# Text section:
Oct 09 2019 01:18 AM
Oct 09 2019 01:18 AM
Has anyone tried centralizing events\metric\logs from other tenants, into one Log Analytics workspace? Or using other Azure Services like Cosmos, and creating reports or alerts from here?
Having one centralized "management repository" for security events and performance counters++ from VM's will be pretty powerful.
I've tried out the following guide: https://docs.microsoft.com/en-us/azure/azure-monitor/platform/activity-log-collect-tenants
but as a CSP responsible for IaaS, PaaS to SaaS for our customer there must be an easier way.
Oct 09 2019 01:56 AM
My experience shows that management at scale should be done by tenant. This means that resources are created per tenant otherwise you will have problems in billing your customers correctly, access management, setup, etc.. Azure Lighthouse can you bring data together by projecting customer subscriptions under your tenant. That way you can use built-in Azure Monitor features where you can query information from multiple workspace.

# Dataset extract:
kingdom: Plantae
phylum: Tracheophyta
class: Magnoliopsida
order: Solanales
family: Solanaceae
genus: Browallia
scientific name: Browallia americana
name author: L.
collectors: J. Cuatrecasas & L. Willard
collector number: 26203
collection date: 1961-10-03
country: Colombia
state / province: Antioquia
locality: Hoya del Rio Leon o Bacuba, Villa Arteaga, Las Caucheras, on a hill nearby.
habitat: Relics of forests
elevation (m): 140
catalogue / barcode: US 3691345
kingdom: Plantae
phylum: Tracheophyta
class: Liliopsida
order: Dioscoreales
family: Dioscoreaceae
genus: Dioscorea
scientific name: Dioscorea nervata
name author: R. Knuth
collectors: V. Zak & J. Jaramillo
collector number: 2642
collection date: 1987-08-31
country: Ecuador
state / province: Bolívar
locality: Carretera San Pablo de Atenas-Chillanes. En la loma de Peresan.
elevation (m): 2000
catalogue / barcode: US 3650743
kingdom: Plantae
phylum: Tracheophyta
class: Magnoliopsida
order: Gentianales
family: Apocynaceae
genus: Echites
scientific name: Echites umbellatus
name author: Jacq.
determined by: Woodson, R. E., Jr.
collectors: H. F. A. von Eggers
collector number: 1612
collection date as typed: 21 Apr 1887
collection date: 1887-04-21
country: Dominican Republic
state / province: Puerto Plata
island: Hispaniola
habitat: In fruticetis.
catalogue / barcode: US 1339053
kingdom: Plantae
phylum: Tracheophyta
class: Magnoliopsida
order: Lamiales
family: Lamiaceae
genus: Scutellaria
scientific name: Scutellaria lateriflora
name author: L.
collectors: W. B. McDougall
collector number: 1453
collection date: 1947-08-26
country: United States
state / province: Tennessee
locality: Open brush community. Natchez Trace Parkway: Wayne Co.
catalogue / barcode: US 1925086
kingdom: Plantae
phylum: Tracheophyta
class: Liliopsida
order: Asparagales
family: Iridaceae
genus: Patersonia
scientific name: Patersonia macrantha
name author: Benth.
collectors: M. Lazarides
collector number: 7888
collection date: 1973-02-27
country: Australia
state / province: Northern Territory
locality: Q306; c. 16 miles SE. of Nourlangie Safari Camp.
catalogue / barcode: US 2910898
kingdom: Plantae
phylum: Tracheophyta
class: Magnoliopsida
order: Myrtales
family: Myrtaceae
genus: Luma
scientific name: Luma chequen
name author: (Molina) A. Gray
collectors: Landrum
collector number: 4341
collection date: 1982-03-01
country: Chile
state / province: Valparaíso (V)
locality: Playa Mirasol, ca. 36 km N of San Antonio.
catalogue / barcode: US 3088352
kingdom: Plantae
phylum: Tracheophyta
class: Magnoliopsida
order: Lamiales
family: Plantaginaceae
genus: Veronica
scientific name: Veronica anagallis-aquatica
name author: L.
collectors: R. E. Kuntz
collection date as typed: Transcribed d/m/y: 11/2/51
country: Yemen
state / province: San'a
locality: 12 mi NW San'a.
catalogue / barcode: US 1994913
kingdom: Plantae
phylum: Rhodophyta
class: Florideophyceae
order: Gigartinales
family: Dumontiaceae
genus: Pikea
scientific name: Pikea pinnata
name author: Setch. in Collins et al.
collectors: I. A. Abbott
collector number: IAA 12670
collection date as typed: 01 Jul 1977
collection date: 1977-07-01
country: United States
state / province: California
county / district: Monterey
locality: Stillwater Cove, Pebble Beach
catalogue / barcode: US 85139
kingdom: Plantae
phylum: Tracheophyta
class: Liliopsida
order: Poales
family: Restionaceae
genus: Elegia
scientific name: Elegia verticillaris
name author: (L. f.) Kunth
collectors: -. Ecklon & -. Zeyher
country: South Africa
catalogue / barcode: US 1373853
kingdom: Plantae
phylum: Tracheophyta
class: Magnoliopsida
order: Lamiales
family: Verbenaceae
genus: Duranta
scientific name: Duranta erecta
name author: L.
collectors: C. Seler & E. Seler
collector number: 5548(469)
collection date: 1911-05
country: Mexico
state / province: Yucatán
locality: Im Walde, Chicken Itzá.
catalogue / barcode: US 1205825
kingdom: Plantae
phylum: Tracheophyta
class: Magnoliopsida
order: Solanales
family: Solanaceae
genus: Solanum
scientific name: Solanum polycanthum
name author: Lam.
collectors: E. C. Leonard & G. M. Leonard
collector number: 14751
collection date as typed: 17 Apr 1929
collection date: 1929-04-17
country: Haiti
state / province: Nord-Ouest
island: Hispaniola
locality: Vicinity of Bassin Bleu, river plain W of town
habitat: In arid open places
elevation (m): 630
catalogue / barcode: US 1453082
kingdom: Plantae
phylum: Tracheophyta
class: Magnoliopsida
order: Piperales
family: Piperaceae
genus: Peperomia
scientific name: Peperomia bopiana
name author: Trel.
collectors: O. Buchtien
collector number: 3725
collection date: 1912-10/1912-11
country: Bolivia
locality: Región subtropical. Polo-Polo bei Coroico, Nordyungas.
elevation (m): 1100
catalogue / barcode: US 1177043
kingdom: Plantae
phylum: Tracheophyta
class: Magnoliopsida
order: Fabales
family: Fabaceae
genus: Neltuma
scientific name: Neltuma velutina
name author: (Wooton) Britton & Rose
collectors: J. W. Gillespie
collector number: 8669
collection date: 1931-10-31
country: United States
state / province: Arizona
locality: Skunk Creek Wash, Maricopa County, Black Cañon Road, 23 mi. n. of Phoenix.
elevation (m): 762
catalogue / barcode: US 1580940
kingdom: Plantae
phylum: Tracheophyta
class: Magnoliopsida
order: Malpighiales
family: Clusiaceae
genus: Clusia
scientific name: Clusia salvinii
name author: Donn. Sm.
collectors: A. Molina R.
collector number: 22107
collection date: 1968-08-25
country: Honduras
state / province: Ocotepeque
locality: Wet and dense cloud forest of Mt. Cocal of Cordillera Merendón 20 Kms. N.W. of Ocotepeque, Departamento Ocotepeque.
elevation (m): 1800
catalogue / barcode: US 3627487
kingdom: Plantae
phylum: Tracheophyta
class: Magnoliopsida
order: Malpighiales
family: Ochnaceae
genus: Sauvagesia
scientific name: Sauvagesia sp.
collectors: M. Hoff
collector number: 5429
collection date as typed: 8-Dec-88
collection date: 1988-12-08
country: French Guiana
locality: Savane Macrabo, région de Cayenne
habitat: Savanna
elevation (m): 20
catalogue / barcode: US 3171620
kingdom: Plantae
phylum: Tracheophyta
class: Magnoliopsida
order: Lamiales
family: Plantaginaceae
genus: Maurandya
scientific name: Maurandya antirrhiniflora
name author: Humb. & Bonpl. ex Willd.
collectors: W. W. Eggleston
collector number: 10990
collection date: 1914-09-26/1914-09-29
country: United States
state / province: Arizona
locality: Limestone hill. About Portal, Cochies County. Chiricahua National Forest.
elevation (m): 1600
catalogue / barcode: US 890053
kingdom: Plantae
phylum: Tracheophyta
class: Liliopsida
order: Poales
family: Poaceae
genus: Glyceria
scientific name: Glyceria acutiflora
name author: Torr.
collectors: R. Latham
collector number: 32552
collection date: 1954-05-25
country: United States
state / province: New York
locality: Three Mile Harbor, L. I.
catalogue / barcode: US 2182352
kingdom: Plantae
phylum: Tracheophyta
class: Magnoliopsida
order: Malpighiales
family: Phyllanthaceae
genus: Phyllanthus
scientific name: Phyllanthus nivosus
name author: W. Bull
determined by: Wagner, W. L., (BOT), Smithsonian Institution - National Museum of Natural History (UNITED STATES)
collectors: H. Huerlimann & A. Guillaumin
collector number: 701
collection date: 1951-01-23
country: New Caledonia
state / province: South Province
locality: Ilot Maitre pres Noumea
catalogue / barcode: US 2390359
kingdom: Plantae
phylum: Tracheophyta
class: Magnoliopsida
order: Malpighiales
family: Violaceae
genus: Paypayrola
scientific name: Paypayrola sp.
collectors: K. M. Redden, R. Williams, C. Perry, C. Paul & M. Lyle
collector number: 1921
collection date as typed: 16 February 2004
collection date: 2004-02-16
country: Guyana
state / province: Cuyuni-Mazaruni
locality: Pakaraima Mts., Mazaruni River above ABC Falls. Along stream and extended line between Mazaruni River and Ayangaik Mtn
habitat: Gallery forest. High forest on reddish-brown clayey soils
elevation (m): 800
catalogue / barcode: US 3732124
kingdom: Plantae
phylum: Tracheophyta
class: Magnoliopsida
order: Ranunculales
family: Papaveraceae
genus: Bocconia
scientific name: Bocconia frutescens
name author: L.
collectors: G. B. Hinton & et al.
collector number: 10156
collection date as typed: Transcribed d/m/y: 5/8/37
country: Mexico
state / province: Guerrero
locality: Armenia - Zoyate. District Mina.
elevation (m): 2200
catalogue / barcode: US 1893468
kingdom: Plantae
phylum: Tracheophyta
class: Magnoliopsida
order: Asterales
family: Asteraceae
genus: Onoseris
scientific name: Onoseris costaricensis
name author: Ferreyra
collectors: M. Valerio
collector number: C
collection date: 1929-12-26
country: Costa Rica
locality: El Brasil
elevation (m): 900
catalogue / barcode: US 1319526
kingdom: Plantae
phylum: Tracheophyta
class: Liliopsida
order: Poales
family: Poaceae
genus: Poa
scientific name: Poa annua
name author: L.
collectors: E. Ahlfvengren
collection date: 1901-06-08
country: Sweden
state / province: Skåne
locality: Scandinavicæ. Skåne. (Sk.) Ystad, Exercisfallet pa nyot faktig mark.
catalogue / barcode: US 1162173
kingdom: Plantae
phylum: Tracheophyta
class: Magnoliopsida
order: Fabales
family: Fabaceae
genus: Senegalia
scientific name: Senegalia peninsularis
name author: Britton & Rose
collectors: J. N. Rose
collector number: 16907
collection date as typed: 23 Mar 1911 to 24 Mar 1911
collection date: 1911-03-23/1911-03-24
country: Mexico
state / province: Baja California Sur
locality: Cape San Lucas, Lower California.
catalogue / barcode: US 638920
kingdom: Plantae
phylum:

# Assignment A:
Which Azure products or services does the forum thread on centralizing logs across tenants name?
# Assignment B:
Can you carry the forum thread on centralizing Azure logs across tenants forward from its last post?

# Result A:
Log Analytics, Cosmos, Azure Lighthouse, Azure Monitor

# Result B:
Oct 09 2019 05:24 AM
thanks @Stanislav Zhelyazkov,
Regarding billing, access management and things like data retention will be managed and contained within customer's subscriptions with pre-configured policies or other rulesets when "built".
And depending on which way data is exported from the tenant will depict the extra cost.
- Outbound from the customer tenant will be an extra cost for the customer.
- Initiated data collection from our tenant will be an extra cost for us.
Referring to the where the arrows are pointing in the link I provided.
Maybe I'm over-complicating things. Is it possible for the customer's Microsoft Monitoring Agent to connect to our "management" tenant?
Oct 09 2019 05:33 AMSolution
@AzureSensei For me this is just not the right way and I think it is a road that is filled with many obstacles just because when services are designed for cross-tenant setup. Of course you are free to follow your on path. I cannot tell if every single integration in Azure will work in such scenario ( I am sure it will not work in some). For sure you can install Log Analytics agent on a VM located in one tenant and workspace in another tenant. That is possible because the agent connects to the workspace by ID and key so it works even for on-premises setups or in other clouds.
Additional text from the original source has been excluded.